When did Mill think that the state can intervene to limit freedom of expression? Only when what has come to be known as the ‘harm principle’ is violated. Your freedom ends where my rights begin, and vice versa. This has come to be seen as a core principle of liberalism, without which the entire edifice of modern democratic society and its attendant individual rights and freedoms must collapse. He was arguably narrow on the precise applications of this view, suggesting that unless a direct incitement to violence along the lines of a lynch mob is involved, it is best to allow opinions, however noxious, to circulate freely. In such cases, individual citizens thus remain free to express their disapproval in the strongest possible terms, but the state ought not to intervene through force of law ‘short of injury to others’. This seems clear enough in his own example of a potential riot outside the home of a member of a disliked group (Corn dealers were his example in Chapter Three), but may not cover adequately injury caused by cases of slander and incitement to group hatred, such as Holocaust denial and the promotion of terrorism.
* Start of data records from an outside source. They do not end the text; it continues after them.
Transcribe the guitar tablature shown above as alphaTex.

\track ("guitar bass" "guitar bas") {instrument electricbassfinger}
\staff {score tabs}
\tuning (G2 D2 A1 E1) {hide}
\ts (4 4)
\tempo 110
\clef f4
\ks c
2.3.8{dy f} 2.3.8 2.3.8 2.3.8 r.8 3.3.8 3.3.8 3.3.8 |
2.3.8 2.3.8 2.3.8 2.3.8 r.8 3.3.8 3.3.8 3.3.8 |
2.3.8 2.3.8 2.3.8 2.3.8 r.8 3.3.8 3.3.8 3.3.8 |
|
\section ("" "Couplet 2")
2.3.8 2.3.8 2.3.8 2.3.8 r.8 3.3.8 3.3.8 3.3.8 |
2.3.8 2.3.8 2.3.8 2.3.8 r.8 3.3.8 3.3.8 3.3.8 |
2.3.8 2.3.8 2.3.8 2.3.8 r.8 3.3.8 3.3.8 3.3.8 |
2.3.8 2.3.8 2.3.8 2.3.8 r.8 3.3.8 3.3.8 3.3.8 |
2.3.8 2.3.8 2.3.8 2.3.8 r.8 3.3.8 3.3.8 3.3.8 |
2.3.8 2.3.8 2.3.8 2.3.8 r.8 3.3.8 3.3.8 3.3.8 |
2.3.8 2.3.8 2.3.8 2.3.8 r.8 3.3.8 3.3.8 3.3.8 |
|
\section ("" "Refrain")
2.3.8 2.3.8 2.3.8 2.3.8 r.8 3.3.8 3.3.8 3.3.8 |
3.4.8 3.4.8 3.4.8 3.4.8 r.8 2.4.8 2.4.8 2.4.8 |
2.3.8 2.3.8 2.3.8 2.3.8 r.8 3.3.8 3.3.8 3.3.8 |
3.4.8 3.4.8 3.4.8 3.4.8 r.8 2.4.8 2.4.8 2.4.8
Furthermore, Mill’s related belief that even countering false opinions is a valuable exercise in logical debate may have its limits in dealing with such extreme cases. Some views are so clearly pernicious and illiberal that at the very least, their unimpeded circulation can be seen as a threat to liberalism itself. In an era when we are confronted with ongoing threats from fanatical extremists and recalcitrant authoritarians, defenders of liberty cannot afford to be too complacent about the truth prevailing in the end, as Mill believed it likely would. In our public and business dealings, we accept wisely the need for standards and laws regulating truth in many areas. These include upholding transparency in bargaining, as well as advertising standards, and laws against slander and fraud. Also, the legitimate persistence of laws in liberal democracies related to sedition and conspiracy are an institutional testament to the real need for a liberalism that can defend itself against both external and internal threats. Balancing this with the equally real need to defend civil liberties at home and abroad will require great resolve and sensitivity. For all of its limitations, On Liberty remains one of the best touchstones for this important philosophical debate.

Eric B. Litwack is a philosopher on the faculty of Queen’s University’s Bader International Study Centre, in East Sussex. His book Wittgenstein and Value: The Quest for Meaning was published earlier this year by Continuum.